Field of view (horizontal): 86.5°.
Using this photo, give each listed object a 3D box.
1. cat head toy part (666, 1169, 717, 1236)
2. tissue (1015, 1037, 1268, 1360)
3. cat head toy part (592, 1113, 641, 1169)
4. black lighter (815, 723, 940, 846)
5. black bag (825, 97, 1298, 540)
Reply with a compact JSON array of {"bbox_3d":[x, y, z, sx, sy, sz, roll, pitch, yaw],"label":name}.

* * *

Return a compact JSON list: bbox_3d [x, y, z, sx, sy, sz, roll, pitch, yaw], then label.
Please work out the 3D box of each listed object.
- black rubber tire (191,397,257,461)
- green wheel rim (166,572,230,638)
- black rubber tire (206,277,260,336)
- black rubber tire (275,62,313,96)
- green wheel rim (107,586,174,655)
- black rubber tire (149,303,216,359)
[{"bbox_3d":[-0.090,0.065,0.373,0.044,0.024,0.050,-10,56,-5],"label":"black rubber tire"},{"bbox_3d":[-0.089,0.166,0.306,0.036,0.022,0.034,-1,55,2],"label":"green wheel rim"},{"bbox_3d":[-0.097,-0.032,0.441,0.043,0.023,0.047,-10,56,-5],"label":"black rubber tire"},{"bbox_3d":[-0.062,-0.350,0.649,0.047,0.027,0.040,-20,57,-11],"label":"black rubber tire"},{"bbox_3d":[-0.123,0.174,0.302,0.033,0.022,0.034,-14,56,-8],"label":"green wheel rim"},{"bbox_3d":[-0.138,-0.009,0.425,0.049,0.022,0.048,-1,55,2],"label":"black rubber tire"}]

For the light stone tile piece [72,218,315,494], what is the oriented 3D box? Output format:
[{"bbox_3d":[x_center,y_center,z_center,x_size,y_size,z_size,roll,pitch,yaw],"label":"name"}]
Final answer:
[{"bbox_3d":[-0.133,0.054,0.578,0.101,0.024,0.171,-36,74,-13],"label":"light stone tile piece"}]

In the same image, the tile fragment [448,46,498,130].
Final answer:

• Exercise aim:
With the line that has "Field of view (horizontal): 86.5°." as the first and the line that has "Reply with a" as the last, repeat exactly that run of lines above and no more.

• Answer section:
Field of view (horizontal): 86.5°.
Using this photo, give each listed object a 3D box.
1. cat head toy part (666, 1169, 717, 1236)
2. tissue (1015, 1037, 1268, 1360)
3. cat head toy part (592, 1113, 641, 1169)
4. black lighter (815, 723, 940, 846)
5. black bag (825, 97, 1298, 540)
Reply with a compact JSON array of {"bbox_3d":[x, y, z, sx, sy, sz, roll, pitch, yaw],"label":name}.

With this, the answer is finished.